── TEXTO EXTRAÍDO

Ufffffff, por fin acaban las agotadoras festividades navideñas. Hoy todavía es no lectivo, pero mañana vuelve una rutina que aún me condiciona. La verdad es que pienso y me organizo en relación a los calendarios escolares aunque ya no ejerza. Son muchos años de rutina y que reafirman actividades como Photoshop o EdE, que también se rigen por esas mediciones de tiempo.

Para esta semana JC y yo tenemos como plan especial desconectar tres o cuatro jornadas. Aprovecharemos así aquellos días de noviembre que no pudimos salir de viaje. Algo tranquilo, y me temo que mucho menos sofisticado que la semana en Venecia que tuvimos que anular. Pero lo importante es que nos sirva para recuperar energías.

No olvido unas líneas para el día de Reyes, el cumple de Ela. Salió charlatán y divertido, alrededor de viandas variopintas y un par de partidas de Trivial. Raro, como todo en las últimas semanas. Por ejemplo, faltó el chocolate, porque no había ni un brick de leche en la casa. Y eso rompe con la tradición de décadas. Pero nos adaptamos a las circunstancias e hicimos una merienda de salados.

────
── DATOS PROPORCIONADOS

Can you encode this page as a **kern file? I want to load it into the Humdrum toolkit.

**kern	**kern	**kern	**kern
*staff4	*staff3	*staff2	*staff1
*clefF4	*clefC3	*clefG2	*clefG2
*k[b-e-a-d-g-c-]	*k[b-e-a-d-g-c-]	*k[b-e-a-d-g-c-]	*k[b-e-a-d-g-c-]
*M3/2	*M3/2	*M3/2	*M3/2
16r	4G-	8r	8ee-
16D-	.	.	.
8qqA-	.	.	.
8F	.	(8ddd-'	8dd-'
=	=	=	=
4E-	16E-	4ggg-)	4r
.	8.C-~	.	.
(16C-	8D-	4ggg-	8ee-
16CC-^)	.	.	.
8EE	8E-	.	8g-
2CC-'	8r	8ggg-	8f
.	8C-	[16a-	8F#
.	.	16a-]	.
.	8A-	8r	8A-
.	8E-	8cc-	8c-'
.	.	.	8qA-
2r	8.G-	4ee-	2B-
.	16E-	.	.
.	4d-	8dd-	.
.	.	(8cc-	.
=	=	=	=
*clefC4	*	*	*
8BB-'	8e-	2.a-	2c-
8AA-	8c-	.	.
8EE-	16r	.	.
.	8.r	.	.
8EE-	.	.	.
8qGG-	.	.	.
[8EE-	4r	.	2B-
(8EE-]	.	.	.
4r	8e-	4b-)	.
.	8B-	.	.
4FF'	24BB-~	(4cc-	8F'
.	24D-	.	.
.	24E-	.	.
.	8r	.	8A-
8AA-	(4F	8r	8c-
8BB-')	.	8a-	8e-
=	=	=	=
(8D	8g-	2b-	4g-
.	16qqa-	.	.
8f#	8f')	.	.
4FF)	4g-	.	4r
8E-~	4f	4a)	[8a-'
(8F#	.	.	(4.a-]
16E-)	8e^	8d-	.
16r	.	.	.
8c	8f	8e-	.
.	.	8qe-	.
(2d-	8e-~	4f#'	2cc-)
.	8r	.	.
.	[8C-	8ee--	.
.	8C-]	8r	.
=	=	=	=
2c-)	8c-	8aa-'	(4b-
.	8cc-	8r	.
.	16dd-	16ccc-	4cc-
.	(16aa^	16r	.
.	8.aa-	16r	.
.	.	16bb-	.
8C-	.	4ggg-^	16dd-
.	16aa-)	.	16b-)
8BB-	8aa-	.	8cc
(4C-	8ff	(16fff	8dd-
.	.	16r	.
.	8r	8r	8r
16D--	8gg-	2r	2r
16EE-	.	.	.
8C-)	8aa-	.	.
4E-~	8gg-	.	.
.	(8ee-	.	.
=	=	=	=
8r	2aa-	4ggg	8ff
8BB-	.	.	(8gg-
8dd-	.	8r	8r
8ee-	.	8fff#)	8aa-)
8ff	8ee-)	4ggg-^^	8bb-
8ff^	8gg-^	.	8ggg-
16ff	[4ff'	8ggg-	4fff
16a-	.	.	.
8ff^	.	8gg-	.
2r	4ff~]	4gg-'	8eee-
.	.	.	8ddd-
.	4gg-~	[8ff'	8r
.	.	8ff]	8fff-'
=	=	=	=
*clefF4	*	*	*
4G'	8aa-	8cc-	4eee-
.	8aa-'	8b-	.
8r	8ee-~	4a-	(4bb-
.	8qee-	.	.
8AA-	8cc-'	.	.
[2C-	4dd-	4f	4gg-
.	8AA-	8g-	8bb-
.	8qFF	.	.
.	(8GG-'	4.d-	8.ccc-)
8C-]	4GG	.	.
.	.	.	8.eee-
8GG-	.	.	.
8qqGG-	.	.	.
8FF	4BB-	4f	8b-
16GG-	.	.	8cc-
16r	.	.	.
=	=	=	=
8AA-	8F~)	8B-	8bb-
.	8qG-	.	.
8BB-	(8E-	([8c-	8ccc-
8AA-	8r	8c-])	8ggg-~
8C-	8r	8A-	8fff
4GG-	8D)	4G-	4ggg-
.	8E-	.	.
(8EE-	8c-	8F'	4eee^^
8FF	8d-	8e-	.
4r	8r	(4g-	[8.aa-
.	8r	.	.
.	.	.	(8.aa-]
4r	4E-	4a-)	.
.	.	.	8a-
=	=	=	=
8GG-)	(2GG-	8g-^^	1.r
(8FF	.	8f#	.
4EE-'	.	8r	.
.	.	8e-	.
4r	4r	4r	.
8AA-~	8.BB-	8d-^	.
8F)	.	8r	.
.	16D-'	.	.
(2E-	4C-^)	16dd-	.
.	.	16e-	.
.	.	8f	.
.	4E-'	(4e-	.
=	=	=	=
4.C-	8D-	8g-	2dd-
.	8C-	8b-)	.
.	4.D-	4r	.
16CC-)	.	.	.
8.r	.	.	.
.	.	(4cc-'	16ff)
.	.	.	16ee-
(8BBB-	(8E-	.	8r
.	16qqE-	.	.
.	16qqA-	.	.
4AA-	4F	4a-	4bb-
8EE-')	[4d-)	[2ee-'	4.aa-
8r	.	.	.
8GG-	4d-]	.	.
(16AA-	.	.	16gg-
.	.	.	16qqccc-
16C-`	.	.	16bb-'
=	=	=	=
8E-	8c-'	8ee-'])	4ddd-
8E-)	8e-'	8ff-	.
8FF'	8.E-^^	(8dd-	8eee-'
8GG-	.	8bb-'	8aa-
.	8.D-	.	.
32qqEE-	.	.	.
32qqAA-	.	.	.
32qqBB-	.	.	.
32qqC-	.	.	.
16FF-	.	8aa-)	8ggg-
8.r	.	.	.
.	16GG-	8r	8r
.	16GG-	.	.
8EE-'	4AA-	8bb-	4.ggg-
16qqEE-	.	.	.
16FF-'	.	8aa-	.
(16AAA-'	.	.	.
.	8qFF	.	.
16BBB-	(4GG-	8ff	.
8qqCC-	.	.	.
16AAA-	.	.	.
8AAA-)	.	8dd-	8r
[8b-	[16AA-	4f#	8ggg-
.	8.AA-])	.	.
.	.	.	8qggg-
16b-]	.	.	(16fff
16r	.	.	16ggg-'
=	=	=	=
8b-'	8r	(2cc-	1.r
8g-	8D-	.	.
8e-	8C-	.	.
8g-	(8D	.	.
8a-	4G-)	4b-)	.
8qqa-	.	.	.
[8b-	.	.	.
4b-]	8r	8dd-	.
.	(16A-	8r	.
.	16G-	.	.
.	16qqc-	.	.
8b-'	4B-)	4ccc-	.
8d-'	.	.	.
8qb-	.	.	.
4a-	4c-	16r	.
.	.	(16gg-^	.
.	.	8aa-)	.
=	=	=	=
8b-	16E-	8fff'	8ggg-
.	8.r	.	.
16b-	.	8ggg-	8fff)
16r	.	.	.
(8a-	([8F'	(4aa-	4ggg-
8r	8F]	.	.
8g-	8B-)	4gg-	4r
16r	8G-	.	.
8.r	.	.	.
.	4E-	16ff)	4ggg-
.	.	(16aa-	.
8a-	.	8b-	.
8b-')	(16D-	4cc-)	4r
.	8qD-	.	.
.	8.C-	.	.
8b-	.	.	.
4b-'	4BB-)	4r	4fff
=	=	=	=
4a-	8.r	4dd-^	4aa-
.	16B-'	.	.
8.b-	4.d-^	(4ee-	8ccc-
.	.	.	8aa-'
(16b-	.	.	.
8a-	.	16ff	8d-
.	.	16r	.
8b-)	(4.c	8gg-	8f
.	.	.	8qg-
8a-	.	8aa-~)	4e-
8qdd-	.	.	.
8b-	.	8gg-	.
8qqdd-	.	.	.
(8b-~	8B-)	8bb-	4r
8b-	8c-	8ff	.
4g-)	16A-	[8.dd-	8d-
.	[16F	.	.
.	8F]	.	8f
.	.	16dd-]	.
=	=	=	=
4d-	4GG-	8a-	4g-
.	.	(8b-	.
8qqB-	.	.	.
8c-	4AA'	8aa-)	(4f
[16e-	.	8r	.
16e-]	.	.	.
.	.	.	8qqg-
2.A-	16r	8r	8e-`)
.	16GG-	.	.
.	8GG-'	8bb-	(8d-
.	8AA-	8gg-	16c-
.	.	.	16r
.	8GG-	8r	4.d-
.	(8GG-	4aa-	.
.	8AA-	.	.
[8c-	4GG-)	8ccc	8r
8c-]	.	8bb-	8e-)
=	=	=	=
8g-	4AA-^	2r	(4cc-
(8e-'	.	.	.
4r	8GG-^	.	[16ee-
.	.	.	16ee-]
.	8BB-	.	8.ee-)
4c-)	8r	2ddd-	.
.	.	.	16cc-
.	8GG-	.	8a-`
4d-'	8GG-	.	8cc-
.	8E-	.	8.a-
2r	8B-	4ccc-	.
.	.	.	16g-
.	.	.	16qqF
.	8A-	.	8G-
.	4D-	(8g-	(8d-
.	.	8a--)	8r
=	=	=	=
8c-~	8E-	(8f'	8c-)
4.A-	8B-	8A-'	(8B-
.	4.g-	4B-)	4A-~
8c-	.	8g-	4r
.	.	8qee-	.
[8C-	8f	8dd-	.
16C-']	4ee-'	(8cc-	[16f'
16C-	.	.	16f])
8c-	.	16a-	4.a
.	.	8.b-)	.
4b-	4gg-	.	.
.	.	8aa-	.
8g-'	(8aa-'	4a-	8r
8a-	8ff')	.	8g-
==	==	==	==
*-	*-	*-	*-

────

INSTRUCCIÓN: Transcribe palabra por palabra el texto extraído completo, sin cambiar nada.

RESPUESTA:
Ufffffff, por fin acaban las agotadoras festividades navideñas. Hoy todavía es no lectivo, pero mañana vuelve una rutina que aún me condiciona. La verdad es que pienso y me organizo en relación a los calendarios escolares aunque ya no ejerza. Son muchos años de rutina y que reafirman actividades como Photoshop o EdE, que también se rigen por esas mediciones de tiempo.

Para esta semana JC y yo tenemos como plan especial desconectar tres o cuatro jornadas. Aprovecharemos así aquellos días de noviembre que no pudimos salir de viaje. Algo tranquilo, y me temo que mucho menos sofisticado que la semana en Venecia que tuvimos que anular. Pero lo importante es que nos sirva para recuperar energías.

No olvido unas líneas para el día de Reyes, el cumple de Ela. Salió charlatán y divertido, alrededor de viandas variopintas y un par de partidas de Trivial. Raro, como todo en las últimas semanas. Por ejemplo, faltó el chocolate, porque no había ni un brick de leche en la casa. Y eso rompe con la tradición de décadas. Pero nos adaptamos a las circunstancias e hicimos una merienda de salados.